_Work instructions_.
In the thread below about scraping a calendar with Python, write out the stretch from "url = 'http://www.purebhakti.com/component/panjika'" through "req = requests.get(url,headers= header)" word for word.

[Text under study — start]

Extracting data from a calendar with Python and Beautifulsoup (under Linux Ubuntu-like)

2

Friends,

I would like to get data in a calendar:

link

The first step would be to have the program choose time zone (-3: 00 Buenos Aires) and click Submit Time Zone.

After clicking on Submit Time Zone, select the city (Rio de Janeiro) and click Get Calendar.

Only after these steps will I have access to the calendar effectively to think about extracting the information.

I would like to take the event of the day:

For example, today is 22, so it would print:

22 Apr 2017: Ekādaśī, K, 06:09, Śatabhiṣā

+ ŚUDDHA EKĀDAŚĪ VRATA: FASTING FOR Varūthinī EKADASI

I thought about using Python and beautifulsoap but I accepted suggestions.

Question: How to make the program reach the calendar (after making the time zone and city selection automatically)?

I could not get out of:

from bs4 import BeautifulSoup
import requests

url = 'http://www.purebhakti.com/component/panjika'
header = {'user-agent': 'Mozilla/5.0 (Windows NT 10.0; Win64; x64) '
                        'AppleWebKit/537.36 (KHTML, like Gecko) '
                        'Chrome/51.0.2704.103 Safari/537.36'}



req = requests.get(url,headers= header)

html = req.text

soup = BeautifulSoup(html,'html.parser')
    
asked by anonymous 22.02.2017 / 12:27

1 answer

2

Try this:

import requests, time
from bs4 import BeautifulSoup as bs

url_post = 'http://www.purebhakti.com/component/panjika'
headers = {'User-Agent': 'Mozilla/5.0 (Windows NT 10.0; Win64; x64)'}
payload = {'action': 2, 'timezone': 23, 'location': 'Rio de Janeiro, Brazil        043W15 22S54     -3.00'}

req = requests.post(url_post, headers=headers, data=payload)
soup = bs(req.text, 'html.parser')
eles = soup.select('tr td')
dates = (' '.join(d.select('b')[0].text.strip().split()) for d in eles if d.has_attr('class'))
events = (' '.join(d.text.split()) for d in eles if not d.has_attr('class'))
calendar = dict(zip(dates, events))

data_hoje = time.strftime("%d %b %Y", time.gmtime())
calendar[data_hoje] = calendar.setdefault(data_hoje, 'nenhum evento para hoje')
print(calendar[data_hoje])

Output of the last print (today, Feb 22, 2017):

  

Ekādaśī, K, 05:46, Purvāṣāḍhā + ŚUDDHA EKĀDAŚĪ VRATA: FASTING FOR Vijaya EKADASI

We need to pay close attention to the HTML elements we want, in this case we want the <td> , if they have the class date is a date or the event (corresponding value)

In this case the keys of our dictionary will be the text that is inside <b> which in turn is inside a td that has the class attribute

    
22.02.2017 / 13:43

[Text under study — finish]
[Dataset extract — start]

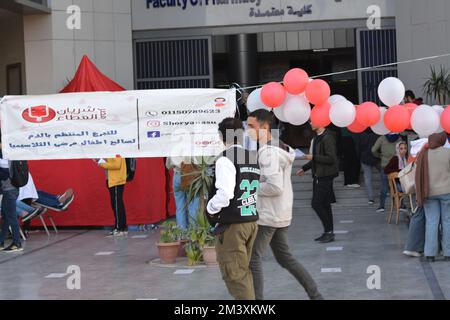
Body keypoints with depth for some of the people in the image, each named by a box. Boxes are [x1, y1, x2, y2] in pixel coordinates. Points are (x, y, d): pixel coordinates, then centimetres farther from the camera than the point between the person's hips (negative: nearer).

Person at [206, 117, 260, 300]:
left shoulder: (226, 159, -14)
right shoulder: (253, 158, 10)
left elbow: (224, 194, -22)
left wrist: (210, 209, -6)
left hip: (232, 225, -8)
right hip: (251, 221, 8)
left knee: (234, 274, -2)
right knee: (243, 271, 20)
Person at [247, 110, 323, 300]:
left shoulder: (268, 152, -19)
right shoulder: (280, 149, 12)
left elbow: (275, 187, -27)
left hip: (267, 216, -10)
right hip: (281, 215, 10)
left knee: (253, 259, 0)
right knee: (285, 257, 18)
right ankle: (315, 295, 21)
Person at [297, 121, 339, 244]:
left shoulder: (327, 138, -17)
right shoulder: (317, 137, 13)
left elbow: (331, 158, -22)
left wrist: (313, 157, -18)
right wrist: (304, 168, 22)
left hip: (325, 176, -10)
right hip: (318, 175, 10)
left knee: (316, 204, -10)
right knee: (324, 204, 12)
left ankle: (329, 231, -1)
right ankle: (328, 233, 19)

[Dataset extract — finish]

_Problem solution_.
url = 'http://www.purebhakti.com/component/panjika'
header = {'user-agent': 'Mozilla/5.0 (Windows NT 10.0; Win64; x64) '
                        'AppleWebKit/537.36 (KHTML, like Gecko) '
                        'Chrome/51.0.2704.103 Safari/537.36'}



req = requests.get(url,headers= header)